Ab initio rate coefficients for reactions of 2,5-dimethylhexyl isomers with O2: temperature- and pressure-dependent branching ratios

Abstract

Chemical kinetics of O2-addition to alkyl radicals (R), termed first O2-addition in the oxidation mechanism of alkanes, are of central importance to next-generation combustion strategies designed for operations in the low- to intermediate-temperature region (<1000 K). In the present work, stationary points on potential energy surfaces (PES), temperature- and pressure-dependent rate coefficients, and branching fractions of product formation from R + O2 reactions initiated by the addition of molecular oxygen (3O2) to the three alkyl radicals of a branched alkane, 2,5-dimethylhexane, are reported. The stationary points were determined utilizing ab initio/DFT methods and the reaction energies were computed using the composite CBS-QB3 method. Rice-Ramsperger-Kassel-Marcus (RRKM)/master equation (ME) calculations were employed to compute rate coefficients, from which branching fractions were determined over the pressure range of 10-3-20 atm and the temperature range of 400-900 K on three different surfaces. The quantum chemistry results reveal several distinct features. For the addition of O2 to the tertiary alkyl radical 2,5-dimethylhex-2-yl, the most energetically favorable channel leads to the formation of 2,2,5,5,-tetramethyl-tetrahydrofuran, a cyclic ether intermediate formed coincident with OH in a chain-propagating step from the decomposition of tertiary-tertiary hydroperoxyalkyl (QOOH). On the R + O2 surface of the secondary radical, 2,5-dimethylhex-3-yl, the pathways for the formation of methyl-propanal + iso-butene + OH via concerted C-C and O-O bond scission of tertiary QOOH and that of cyclic ether + OH are the most energetically favorable pathways.
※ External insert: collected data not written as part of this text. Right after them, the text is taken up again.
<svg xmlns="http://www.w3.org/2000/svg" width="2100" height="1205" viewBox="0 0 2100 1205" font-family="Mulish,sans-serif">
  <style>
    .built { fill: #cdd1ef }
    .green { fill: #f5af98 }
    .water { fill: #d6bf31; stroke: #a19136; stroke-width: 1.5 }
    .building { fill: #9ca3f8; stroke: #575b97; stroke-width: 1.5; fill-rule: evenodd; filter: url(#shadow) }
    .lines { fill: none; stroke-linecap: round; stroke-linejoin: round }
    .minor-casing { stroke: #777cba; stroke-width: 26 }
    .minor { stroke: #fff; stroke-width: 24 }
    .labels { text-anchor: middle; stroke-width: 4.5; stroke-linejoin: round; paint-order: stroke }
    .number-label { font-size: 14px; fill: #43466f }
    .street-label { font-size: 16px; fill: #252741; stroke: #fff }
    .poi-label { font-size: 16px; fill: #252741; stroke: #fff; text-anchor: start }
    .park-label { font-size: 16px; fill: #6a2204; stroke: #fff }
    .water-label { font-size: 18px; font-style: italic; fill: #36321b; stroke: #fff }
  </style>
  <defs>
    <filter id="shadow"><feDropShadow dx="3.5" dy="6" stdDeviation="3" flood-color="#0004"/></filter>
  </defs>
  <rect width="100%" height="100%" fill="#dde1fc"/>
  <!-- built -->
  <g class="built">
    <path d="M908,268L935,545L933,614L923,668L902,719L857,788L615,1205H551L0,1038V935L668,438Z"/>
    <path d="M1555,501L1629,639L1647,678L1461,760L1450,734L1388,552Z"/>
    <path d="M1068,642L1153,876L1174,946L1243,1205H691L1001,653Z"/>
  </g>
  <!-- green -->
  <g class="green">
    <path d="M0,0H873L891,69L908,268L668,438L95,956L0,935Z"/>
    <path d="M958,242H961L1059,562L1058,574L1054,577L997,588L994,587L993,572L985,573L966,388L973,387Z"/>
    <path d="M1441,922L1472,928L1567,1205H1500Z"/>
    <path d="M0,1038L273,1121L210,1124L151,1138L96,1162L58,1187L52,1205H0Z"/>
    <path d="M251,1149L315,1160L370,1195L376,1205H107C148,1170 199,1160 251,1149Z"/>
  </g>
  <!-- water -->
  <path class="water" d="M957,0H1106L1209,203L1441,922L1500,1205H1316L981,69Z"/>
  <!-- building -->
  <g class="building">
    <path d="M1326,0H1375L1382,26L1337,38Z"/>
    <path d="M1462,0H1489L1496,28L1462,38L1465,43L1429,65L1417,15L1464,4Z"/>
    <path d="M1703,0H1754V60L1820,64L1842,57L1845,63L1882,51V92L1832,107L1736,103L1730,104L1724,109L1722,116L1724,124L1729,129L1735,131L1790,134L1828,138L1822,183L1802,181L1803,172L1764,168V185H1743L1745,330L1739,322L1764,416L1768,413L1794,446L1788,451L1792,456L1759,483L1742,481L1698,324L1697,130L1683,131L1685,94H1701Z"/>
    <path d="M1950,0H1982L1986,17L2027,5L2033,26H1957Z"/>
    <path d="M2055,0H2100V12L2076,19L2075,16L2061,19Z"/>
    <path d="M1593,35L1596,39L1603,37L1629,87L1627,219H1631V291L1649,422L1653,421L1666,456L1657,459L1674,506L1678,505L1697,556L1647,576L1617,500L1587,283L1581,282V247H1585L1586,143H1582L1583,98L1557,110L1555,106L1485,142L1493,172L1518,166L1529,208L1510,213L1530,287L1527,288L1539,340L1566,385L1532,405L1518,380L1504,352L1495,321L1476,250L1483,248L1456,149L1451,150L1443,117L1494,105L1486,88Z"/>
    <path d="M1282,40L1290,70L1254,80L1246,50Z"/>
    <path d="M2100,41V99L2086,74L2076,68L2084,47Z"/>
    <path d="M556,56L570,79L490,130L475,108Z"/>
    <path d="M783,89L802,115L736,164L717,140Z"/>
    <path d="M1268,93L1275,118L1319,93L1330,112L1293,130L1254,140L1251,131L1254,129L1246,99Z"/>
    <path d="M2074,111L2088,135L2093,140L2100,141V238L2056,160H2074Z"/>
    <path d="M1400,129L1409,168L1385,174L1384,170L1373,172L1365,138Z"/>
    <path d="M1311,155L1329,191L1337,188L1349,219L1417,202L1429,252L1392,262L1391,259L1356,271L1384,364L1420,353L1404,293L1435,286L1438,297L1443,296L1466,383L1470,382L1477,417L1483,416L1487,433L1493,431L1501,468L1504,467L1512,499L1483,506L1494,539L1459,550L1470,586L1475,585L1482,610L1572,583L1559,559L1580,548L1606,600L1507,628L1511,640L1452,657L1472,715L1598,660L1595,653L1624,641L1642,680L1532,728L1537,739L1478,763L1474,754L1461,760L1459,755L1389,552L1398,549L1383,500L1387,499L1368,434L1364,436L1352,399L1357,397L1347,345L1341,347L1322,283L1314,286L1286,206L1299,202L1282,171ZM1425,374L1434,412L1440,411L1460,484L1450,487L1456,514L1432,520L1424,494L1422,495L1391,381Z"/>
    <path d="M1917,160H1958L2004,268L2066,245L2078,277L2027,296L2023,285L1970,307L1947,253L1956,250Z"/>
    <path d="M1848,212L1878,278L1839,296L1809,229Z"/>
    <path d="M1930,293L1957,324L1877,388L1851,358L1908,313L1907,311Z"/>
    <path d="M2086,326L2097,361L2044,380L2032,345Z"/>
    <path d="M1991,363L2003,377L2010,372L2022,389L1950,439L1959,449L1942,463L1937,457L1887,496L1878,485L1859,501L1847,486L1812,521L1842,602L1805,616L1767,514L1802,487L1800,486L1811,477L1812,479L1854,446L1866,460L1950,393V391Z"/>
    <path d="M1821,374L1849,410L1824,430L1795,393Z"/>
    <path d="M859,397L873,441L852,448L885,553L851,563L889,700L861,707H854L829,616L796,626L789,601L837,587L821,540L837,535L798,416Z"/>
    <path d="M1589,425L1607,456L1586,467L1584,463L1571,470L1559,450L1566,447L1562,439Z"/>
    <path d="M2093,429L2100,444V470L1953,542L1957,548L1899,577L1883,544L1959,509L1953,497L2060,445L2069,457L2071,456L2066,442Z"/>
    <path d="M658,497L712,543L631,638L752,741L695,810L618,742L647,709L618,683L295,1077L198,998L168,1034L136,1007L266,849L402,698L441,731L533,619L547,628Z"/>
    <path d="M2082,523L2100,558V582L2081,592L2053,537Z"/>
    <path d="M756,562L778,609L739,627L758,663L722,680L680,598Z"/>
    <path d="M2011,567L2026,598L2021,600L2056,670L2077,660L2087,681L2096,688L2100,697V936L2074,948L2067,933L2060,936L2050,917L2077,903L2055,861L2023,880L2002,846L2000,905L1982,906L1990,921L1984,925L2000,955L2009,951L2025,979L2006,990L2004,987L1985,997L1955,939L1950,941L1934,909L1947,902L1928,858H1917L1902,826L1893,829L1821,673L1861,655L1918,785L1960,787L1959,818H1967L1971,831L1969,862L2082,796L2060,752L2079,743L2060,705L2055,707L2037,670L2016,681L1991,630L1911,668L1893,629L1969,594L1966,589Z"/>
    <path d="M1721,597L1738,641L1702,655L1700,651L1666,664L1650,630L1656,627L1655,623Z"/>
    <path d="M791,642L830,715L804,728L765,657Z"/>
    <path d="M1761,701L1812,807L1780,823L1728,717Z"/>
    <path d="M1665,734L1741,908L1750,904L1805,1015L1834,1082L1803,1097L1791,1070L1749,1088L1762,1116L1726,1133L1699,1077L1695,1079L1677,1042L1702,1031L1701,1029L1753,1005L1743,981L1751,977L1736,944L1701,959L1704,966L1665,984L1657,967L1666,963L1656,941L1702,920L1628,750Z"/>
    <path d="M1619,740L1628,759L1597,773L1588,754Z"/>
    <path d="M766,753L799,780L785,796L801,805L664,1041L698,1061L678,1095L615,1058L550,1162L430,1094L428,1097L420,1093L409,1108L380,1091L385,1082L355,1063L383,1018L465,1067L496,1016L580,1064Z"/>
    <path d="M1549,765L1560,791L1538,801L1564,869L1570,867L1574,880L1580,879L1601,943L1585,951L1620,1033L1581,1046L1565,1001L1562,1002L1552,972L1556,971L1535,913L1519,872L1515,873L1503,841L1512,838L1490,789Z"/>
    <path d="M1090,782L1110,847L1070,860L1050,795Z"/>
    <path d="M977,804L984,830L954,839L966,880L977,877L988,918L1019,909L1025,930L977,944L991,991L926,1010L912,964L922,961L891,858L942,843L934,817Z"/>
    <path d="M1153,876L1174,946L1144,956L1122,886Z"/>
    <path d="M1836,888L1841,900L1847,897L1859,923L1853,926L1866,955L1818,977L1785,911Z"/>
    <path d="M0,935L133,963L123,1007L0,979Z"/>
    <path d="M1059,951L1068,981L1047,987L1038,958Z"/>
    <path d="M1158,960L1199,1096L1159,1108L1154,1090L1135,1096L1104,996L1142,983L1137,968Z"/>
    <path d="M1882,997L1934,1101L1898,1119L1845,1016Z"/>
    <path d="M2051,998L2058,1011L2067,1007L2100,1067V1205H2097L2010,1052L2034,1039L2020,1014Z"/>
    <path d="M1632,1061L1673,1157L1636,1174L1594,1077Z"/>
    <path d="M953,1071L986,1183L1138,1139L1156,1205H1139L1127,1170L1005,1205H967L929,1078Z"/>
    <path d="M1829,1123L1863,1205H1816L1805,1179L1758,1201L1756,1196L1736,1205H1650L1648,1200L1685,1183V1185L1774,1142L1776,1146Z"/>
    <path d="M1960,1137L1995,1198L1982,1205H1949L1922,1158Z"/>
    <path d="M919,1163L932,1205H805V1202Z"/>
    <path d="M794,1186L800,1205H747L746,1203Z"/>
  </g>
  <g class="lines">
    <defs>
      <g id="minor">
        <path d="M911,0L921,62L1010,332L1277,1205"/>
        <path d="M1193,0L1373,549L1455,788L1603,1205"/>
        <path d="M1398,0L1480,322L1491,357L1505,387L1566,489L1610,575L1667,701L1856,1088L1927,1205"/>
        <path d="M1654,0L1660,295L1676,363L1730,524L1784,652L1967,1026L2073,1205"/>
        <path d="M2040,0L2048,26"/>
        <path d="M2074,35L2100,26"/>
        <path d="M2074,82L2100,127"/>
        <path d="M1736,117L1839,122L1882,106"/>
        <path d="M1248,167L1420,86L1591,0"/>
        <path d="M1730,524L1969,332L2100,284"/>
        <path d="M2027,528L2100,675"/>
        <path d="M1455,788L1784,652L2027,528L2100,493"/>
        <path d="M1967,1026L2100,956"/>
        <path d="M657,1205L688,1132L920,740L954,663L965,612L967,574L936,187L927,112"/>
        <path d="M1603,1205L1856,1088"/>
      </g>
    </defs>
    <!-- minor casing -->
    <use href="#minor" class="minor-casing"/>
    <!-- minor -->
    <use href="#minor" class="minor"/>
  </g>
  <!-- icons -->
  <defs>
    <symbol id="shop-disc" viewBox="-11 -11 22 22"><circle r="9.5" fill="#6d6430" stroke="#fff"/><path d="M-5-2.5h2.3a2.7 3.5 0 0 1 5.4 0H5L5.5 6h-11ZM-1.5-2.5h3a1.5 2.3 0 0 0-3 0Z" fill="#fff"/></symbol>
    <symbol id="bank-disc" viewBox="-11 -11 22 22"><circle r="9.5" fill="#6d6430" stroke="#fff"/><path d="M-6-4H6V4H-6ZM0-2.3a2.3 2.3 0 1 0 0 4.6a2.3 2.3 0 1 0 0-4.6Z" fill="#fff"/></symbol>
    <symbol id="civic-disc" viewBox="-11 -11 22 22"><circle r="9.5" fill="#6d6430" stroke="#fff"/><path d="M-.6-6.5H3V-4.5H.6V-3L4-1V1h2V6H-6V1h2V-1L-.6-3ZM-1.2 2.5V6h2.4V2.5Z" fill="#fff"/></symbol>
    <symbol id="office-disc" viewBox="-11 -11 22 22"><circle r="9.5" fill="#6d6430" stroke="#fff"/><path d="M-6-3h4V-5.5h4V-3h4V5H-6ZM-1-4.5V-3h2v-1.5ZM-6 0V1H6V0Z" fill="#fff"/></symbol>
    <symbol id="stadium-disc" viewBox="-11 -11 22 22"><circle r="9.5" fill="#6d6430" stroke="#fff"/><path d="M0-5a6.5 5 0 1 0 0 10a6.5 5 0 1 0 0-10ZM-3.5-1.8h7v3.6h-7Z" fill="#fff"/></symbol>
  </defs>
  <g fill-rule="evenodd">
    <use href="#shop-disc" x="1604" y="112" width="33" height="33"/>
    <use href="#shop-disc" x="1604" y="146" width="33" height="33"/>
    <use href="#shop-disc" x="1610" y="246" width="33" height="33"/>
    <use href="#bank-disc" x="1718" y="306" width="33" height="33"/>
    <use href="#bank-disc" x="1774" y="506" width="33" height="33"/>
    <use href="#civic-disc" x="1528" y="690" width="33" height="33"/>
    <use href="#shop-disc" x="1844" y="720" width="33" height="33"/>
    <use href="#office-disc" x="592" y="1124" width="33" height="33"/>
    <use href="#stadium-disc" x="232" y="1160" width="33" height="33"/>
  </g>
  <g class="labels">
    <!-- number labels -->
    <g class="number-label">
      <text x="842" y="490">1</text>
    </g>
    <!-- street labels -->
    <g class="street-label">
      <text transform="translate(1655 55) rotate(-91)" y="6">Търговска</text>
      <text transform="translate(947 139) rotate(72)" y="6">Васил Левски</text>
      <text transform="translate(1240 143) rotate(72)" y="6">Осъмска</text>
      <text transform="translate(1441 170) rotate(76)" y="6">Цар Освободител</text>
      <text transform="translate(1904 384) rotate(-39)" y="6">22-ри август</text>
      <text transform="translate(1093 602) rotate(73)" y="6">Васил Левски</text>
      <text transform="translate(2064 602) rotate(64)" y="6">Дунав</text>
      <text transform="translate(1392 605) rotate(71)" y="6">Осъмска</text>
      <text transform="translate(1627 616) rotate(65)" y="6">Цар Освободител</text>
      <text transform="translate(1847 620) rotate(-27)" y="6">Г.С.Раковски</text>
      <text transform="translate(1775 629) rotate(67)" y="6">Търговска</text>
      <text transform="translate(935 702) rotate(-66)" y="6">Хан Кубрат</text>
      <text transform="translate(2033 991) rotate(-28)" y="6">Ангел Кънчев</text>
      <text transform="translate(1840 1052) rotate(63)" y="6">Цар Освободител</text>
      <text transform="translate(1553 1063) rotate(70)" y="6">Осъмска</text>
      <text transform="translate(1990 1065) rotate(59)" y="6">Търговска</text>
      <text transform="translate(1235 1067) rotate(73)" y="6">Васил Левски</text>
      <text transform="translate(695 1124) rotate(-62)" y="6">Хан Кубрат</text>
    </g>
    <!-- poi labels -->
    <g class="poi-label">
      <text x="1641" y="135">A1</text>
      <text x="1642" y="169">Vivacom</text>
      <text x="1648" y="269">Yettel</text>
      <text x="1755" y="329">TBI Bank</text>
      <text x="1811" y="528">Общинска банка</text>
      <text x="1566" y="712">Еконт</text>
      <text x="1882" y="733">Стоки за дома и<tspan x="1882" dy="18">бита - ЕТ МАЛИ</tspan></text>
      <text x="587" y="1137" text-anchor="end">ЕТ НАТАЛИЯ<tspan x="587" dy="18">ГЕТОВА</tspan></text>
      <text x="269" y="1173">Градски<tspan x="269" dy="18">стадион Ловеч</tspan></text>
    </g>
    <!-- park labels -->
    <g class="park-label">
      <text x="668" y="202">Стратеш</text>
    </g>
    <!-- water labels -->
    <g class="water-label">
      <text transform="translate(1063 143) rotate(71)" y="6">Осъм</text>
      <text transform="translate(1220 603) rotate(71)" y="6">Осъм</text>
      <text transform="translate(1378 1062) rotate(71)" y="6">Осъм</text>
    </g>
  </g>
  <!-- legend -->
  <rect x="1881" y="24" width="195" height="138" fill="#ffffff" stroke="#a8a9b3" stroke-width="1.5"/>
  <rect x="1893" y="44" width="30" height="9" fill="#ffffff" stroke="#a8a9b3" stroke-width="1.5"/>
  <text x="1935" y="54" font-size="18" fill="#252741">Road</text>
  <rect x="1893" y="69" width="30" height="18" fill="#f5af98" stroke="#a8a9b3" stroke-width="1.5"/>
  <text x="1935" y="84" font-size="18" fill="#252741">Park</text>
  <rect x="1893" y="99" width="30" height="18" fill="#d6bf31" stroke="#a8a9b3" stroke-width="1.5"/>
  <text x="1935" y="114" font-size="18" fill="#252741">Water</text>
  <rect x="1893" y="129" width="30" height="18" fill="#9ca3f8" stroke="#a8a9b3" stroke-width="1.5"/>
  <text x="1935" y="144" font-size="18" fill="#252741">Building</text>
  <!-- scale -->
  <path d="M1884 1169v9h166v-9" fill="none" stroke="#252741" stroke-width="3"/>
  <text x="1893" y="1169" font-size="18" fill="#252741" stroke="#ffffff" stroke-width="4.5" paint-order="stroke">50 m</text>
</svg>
The R + O2 surface for the reaction of the primary radical, 2,5-dimethylhex-1-yl, reveals two competitive chain-propagation channels, leading to 2-iso-propyl-4-methyl-tetrahydrofuran + OH and 2,2,5-trimethyltetrahydropyran + OH. Below 100 Torr, the formation of the aforementioned species dominates the respective total R + O2 rate coefficient, while at pressures above 1 atm collisionally stabilized alkylperoxy (ROO) dominates at the temperatures considered here. The results of this study are in very good agreement with the experimentally measured intermediates and products of the 2,5-dimethylhexyl radical + O2 reaction.